In this context, the joint venture promises much-needed fresh income. During the first stage, Codelco will not be expected to contribute investment financing.

However, the impact on its financial situation will depend on whether it can retain these earnings, for which, as a state company, it requires specific government authorization. The Boric administration has authorized it to reinvest an average of 30% of profits in 2021-24, but historically, governments have tended to appropriate all or most of Codelco’s earnings for fiscal spending.

Impact On SQM
From nitrates and iodine, SQM has gradually shifted into lithium, which accounted for 76% of its sales in 2022, up from 21% in 2020. 

The company, in which China’s Tianqi Lithium Corp., the dominant global producer, holds some 22%, estimates that in 2022, it accounted for 20% of global lithium chemicals sales volume.

Although SQM will lose control of this crucial part of its business from 2031 to Codelco, rendering the operation more exposed to political—rather than technical and economic—decisions, it also stands to gain from the deal:

  • The agreement removes uncertainty about SQM’s future in the key Atacama Salt Flat, where it had no guarantee of remaining after its rental contract expired in 2030.
  • In 2025-30, the likely increase in SQM’s production cap would more than compensate it for Codelco’s share in the operation’s earnings, and, as of 2031, the operation promises a steady long-term source of income.

Fiscal Revenues
Government revenue from lithium currently takes two forms: rent paid by SQM and Albemarle and corporate and mining taxes.
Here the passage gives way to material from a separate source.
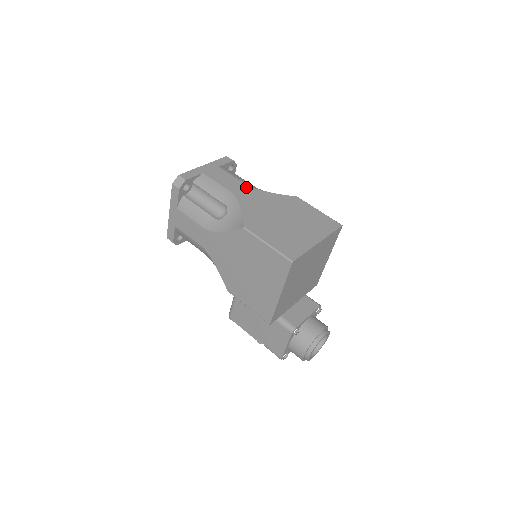
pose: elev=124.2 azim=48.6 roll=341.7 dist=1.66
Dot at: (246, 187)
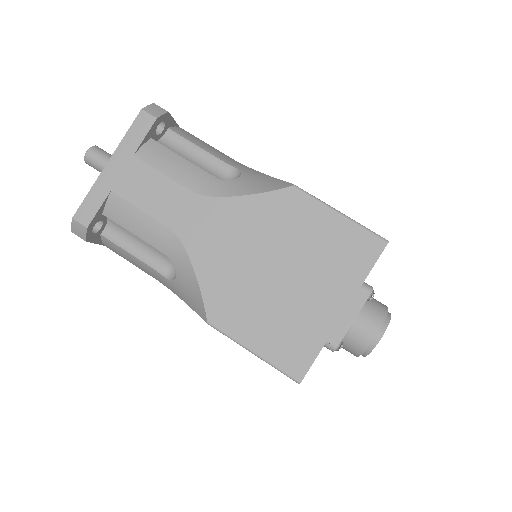
Dot at: (194, 200)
In 2022, a year of record lithium prices, they amounted to $3.1 billion and $1.9 billion, respectively, according to the Autonomous Fiscal Council, an independent government advisory body.
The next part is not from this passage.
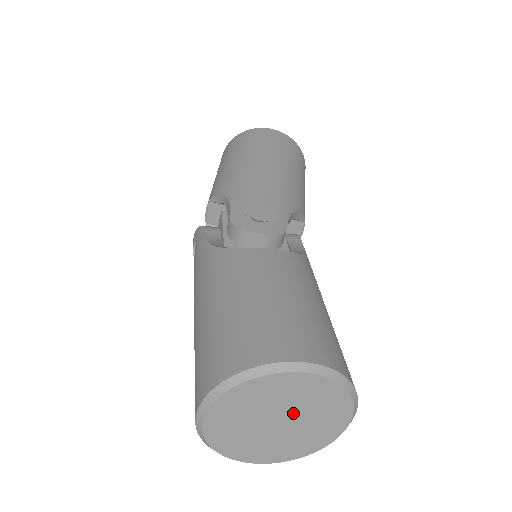
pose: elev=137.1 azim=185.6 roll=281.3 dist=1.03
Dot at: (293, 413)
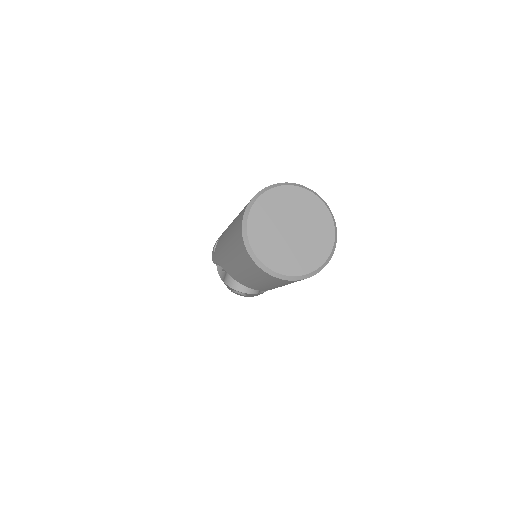
Dot at: (301, 224)
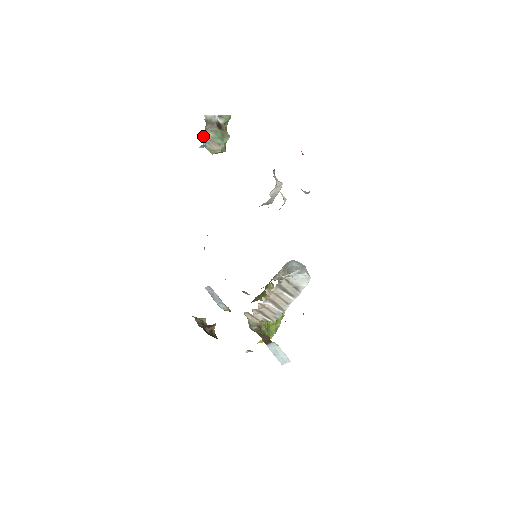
Together, they represented 1.6% of GDP and 6.4% of total fiscal revenue, exceeding the $4.5 billion in taxes paid by the country’s largest copper mining companies.

Preliminary figures suggest that rental payments reached nearly $4 billion in 2023, although tax revenue may have dropped in line with lower lithium prices. From 2025, fiscal revenue would, depending on prices and the peso-US dollar exchange rate, be boosted by the increase in production and Codelco’s share of the joint venture’s earnings. 

This would be particularly welcome to the government, given its failure so far to obtain approval from Congress for a tax reform to increase revenues.